Our analysis approach involved performing statistical association tests on the probe-level data and subsequently performing segmentation on the probe-level test statistics to identify candidate regions that are associated with PD [46]. Our approach is different from the majority of CNV analyses where candidate CNVs are first identified for each sample, the candidate CNVS are subsequently grouped together to create consensus regions across all samples, and lastly, the consensus regions are tested for associations with the trait of interest [47–49]. There are at least two problematic aspects of this approach. First, there are numerous CNV detection algorithms available and unfortunately, the consensus of these algorithms is very low [40]. Second, it is not a trivial task to define consensus regions across individuals. Thus, the strength of the approach used herein is that it avoids the variability associated with both identifying candidate CNV regions and defining common CNV regions across individuals. Motivation for our approach is shown in simulations presented by Breheny, who found that probe-level testing can offer a significant increase (>12-fold) in power over traditional CNV-level testing [46]. We acknowledge that probe-level testing can be computationally intensive; however, we minimized this issue by performing segmentation only in those regions where there was some indication of a statistical association. A potential weakness with our approach, as shown by Breheny, is that it may not perform as well when CNV are large and rare. Additionally, our approach is not as sensitive when there are duplications and insertions at the same location. These limitations notwithstanding, our probe-level testing approach identified candidate CNVs that were evident in both datasets, as shown in Figure 2.

Conclusion

In summary, we identified five candidate CNV regions [3q26.1 (2 regions), 8q24.22, 11p15.3 and 17q22] that showed evidence of an association with PD. While three of CNV regions were observed in a second dataset [3q26.1 (2 regions), 11p15.3], we were unable to replicate the associations with PD. However, these CNVs have been previously implicated in breast cancer risk as well as other malignancies. Thus, there is a possibility that they did not replicate in the Mayo VTE samples because of the different experimental design, power and/or the different PD measurements.
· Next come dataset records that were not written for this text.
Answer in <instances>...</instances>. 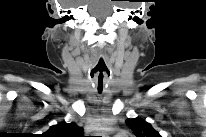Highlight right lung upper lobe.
<instances>
[{
    "instance_id": "obj_1",
    "label": "right lung upper lobe",
    "mask_w": 206,
    "mask_h": 137,
    "mask_svg": "<svg viewBox=\"0 0 206 137\" xmlns=\"http://www.w3.org/2000/svg\"><path fill=\"white\" fill-rule=\"evenodd\" d=\"M81 134V128L75 123L60 122L57 125H53L45 133L49 137H75Z\"/></svg>"
}]
</instances>
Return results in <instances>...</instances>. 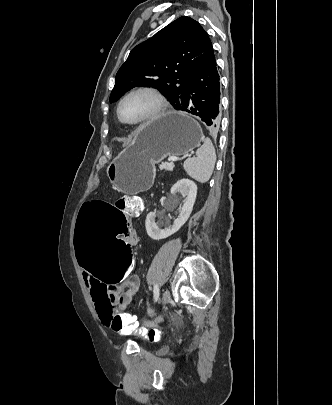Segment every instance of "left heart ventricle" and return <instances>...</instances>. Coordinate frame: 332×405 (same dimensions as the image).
<instances>
[{"instance_id": "1", "label": "left heart ventricle", "mask_w": 332, "mask_h": 405, "mask_svg": "<svg viewBox=\"0 0 332 405\" xmlns=\"http://www.w3.org/2000/svg\"><path fill=\"white\" fill-rule=\"evenodd\" d=\"M155 98L146 92L129 96L121 106V115L127 121L142 119L153 112L156 107Z\"/></svg>"}]
</instances>
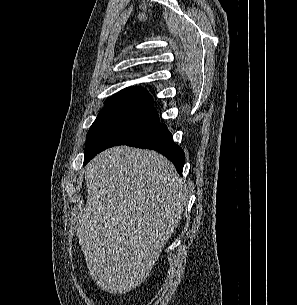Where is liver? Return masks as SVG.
Here are the masks:
<instances>
[{"mask_svg": "<svg viewBox=\"0 0 297 305\" xmlns=\"http://www.w3.org/2000/svg\"><path fill=\"white\" fill-rule=\"evenodd\" d=\"M77 236L92 280L125 294L139 286L178 227L188 192L161 154L118 146L86 166Z\"/></svg>", "mask_w": 297, "mask_h": 305, "instance_id": "liver-1", "label": "liver"}]
</instances>
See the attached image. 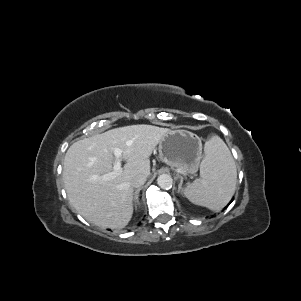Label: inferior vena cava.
I'll list each match as a JSON object with an SVG mask.
<instances>
[{
    "label": "inferior vena cava",
    "mask_w": 301,
    "mask_h": 301,
    "mask_svg": "<svg viewBox=\"0 0 301 301\" xmlns=\"http://www.w3.org/2000/svg\"><path fill=\"white\" fill-rule=\"evenodd\" d=\"M147 175L144 173H139L135 175L131 181V185L134 188H140L146 182Z\"/></svg>",
    "instance_id": "inferior-vena-cava-1"
}]
</instances>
As such, we recommend additional investigations to further examine these CNVs with PD and breast cancer in other populations to better understand genetic mechanisms by which PD may influence breast cancer risk.

Additional files

Additional file 1:

CNV analysis procedure. This flowchart represents the steps that were used to identify candidate CNV regions that are associated with PD.

Additional file 2:

Study-specific genotyping details for discovery (MBCFS) and replication (Mayo VTE).

Additional file 3:

48 candidate regions were identified in the data reduction step of the analysis (described in Supplementary Figure 1). Subsequently, five regions were identified as having a statistically-significant association with percent density in MBCFS.

Additional file 4:

LRR values from the Mayo Breast Cancer Family Study (MBCFS) and the Mayo VTE control samples for 3q26.1 [2 regions]. Each line represents a sample and the colors represent different CNV patterns.

Additional file 5:

LRR values from the Mayo Breast Cancer Family Study (MBCFS) and the Mayo VTE control samples for 8q24.22. Each line represents a sample and the colors represent different CNV patterns.

Additional file 6:

LRR values from the Mayo Breast Cancer Family Study (MBCFS) and the Mayo VTE control samples for 11p15.3. Each line represents a sample and the colors represent different CNV patterns.

Additional file 7:

LRR values from the Mayo Breast Cancer Family Study (MBCFS) and the Mayo VTE control samples for 17q22. Each line represents a sample and the colors represent different CNV patterns.

Additional file 8:

Candidate CNVs and SNP associations with PD for the two regions that had significant associations in the Mayo VTE samples: (A) 3q26.1 [2 regions] and (B) 17q22. For validating the candidate CNVs that were found to be associated with PD in the MBCFS study, we performed probe-specific tests and subsequently performed segmentation on the test-statistics in the Mayo VTE samples. P-values were computed from permutation tests and were based on how many times the observed test-statistic, exceeded the permutation test statistics (using 10,000 permutations). Red circles denote CNV probes, black dots denote SNPs, the blue line denotes recombination rate, green lines denote genes, and the grey shaded areas denote the CNV region.

Additional file 9:

Coefficients and permutation based p-values for chromosome 3 and 17 using the discovery (MBCFS) and replication (Mayo VTE) cohorts.

Abbreviations

BAF

B-allele frequency

BMI

body mass index

CBS

circular binary segmentation

CNV

copy number variation

GWAS

genome-wide association studies

LRR

log R ratio

MBCFS

Minnesota breast cancer family study

percent mammographic density

SNP

single nucleotide polymorphism

Mayo VTE

venous thromboembolism Case–Control Study

Authors’ contributions

CV, EA and JE conceived of the study and drafted the manuscript, with significant input and revision by AG. EA, JE, and VP directed the statistical analysis. AW and CS performed the statistical analysis and TS, FC and CV designed and conducted analyses of the MBCFS cohort, including the GWAS. FFW carried out the phenotype acquisition. DR helped with the study design. JH and MdA carried out the Mayo VTE study. JM helped with study design and critical review of the manuscript. All authors read and approved the final manuscript.

Acknowledgements

We acknowledge Stanley Pounds at St. Jude Children’s Research-Hospital, Memphis, TN, USA for his assistance with the statistical methodology. We also acknowledge the women who were participants in the MBCFS and Mayo VTE studies. The authors would like to thank Dr. Steven Hart for his guidance with utilization of the ENCODE database. This work was supported by National Institutes of Health Grant R01 CA128931, Mayo Clinic Breast Cancer SPORE, P50 CA116201 and the Cancer Center Support Grant, P30 CA15083. The Mayo VTE was supported by National Heart, Lung and Blood Institute Grant HL83131; National Human Genome Research Institute grant HG04735; National Cancer Institute Grant CA92153; and Centers for Disease Control Grant DD000235.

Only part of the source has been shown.